During the evening of March 7, 2002, other individuals affiliated with the Bloods picked up Davis

and took him to a hotel. Once there and once they had relieved Davis of his .25 caliber pistol, they

accused Davis, a former gang member himself, of telling the police about the Jones firebombing.

At the time, one of the individuals was armed with a .38 caliber pistol and another with a .357

caliber pistol. Mooney then arrived at the hotel. Believing that Jones was staying temporarily at

the home of his cousin, Gary Henson, Mooney demanded that Davis burn down Henson’s house to

prove his loyalty. Mooney emphasized this demand by threatening to kill Davis and Davis’s mother

if he refused. Mooney also helped to create the Molotov cocktail by filling a bottle with gasoline,

and he ordered Davis to place a t-shirt halfway into the bottle. One of Mooney’s colleagues then

dropped Davis off near Henson’s house and gave Davis the .38 revolver. Davis, however, did not

want to carry out the plan and threw the Molotov cocktail in the driveway, rather than at the house.

The next day, the police found a broken bottle and a rag smelling of gasoline in Henson’s driveway,

and Mooney, checking to verify whether Davis had complied with his instructions, learned that

Davis had not carried out the plan.

-3- No. 03-6050 United States v. Mooney

About two weeks later, on March 23, 2002, Mooney decided to finish what Davis had not.

He and two accomplices made two Molotov cocktails, then planned to go to Henson’s house, where

the accomplices each planned to throw a Molotov cocktail—one at the front of the house, one at the

back—while Mooney fired a pistol into the air to scare the occupants. In carrying out this plan,

however, they did not succeed in starting a fire. One bottle went through a window in the house but

its fire was extinguished before spreading, and the other bottle landed unbroken in the driveway.

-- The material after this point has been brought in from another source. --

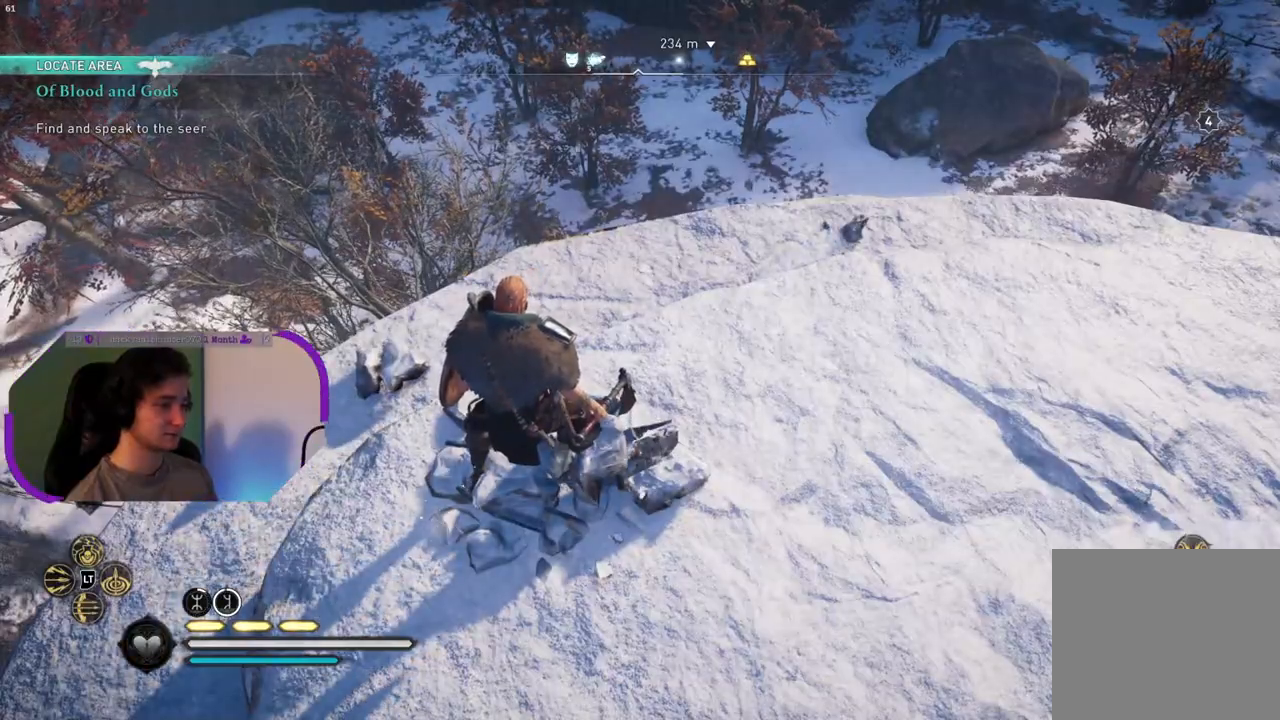
{"buttons": [], "left_stick": "right", "right_stick": "left", "events": [[67, "TRIANGLE", "up"], [317, "left_stick", "right"], [417, "right_stick", "left"]]}
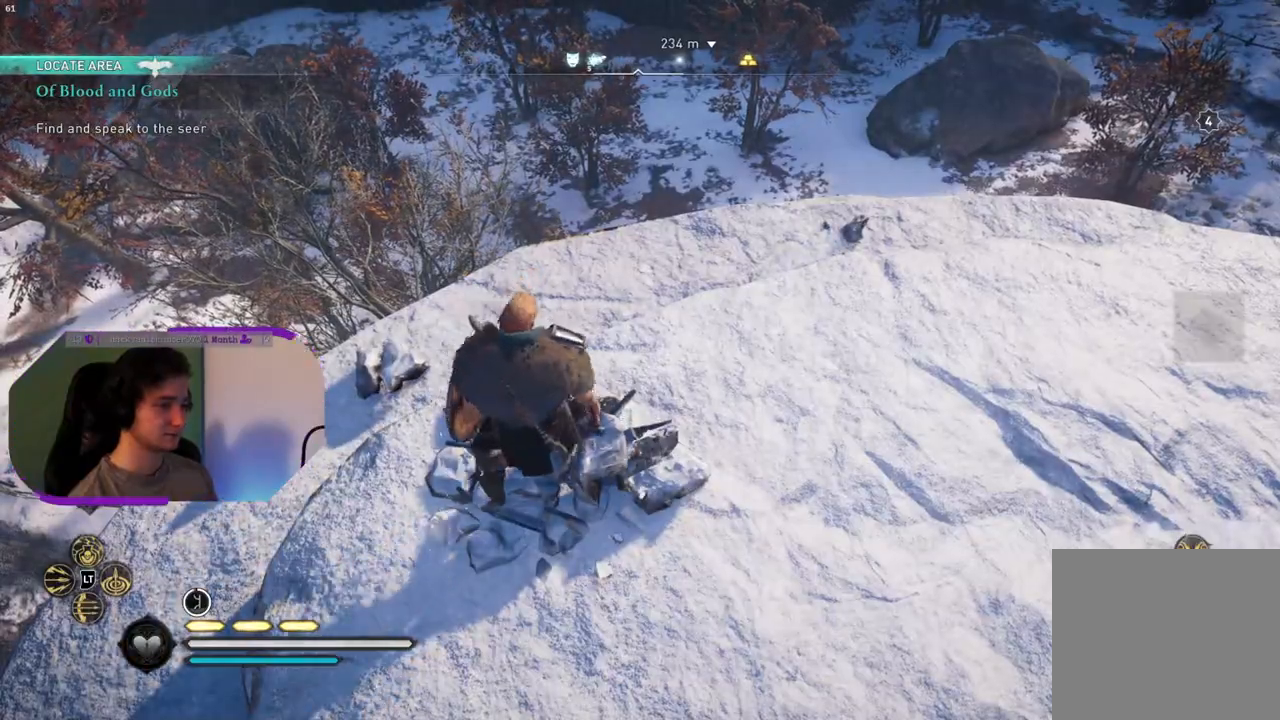
{"buttons": [], "left_stick": "right", "right_stick": "left", "events": []}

On March 29, 2002, Mooney responded to another perceived slight in like fashion. While

sitting in a friend’s jeep in a parking lot near some condominiums, Mooney left a beer bottle on the

sidewalk. A man named Darnell confronted Mooney about the littering because his girlfriend,

Charity Holland, had just cleaned up the area. Only words were exchanged at the time, but after

Mooney left he resorted to a by-now-familiar plan. Stopping at a gas station, Mooney directed his

friend to fill a bottle with gas, then inserted a shoelace as a wick, after which they drove back to

Holland’s condominium. After the friend objected that they should not burn down the house

because children lived there, Mooney decided to burn Holland’s car instead. He threw a Molotov

cocktail into Holland’s car, which caught fire and which was destroyed before the fire department

could put out the fire.

As a result of these incidents, federal prosecutors charged Mooney with 25 counts relating

to illegal firearm possession. Most of the counts (20 of them) related to the Molotov cocktails,

charging Mooney with conspiring to possess them in violation of 18 U.S.C. § 371, making them in

violation of 26 U.S.C. § 5861(f), possessing them in violation of 26 U.S.C. § 5861(d), possessing

-4- No. 03-6050 United States v. Mooney

them as a convicted felon in violation of 18 U.S.C. § 922(g)(1), and using and carrying them during

and in relation to a crime of violence in violation of 18 U.S.C. § 924(c). The remaining five counts

charged Mooney with possession of various pistols.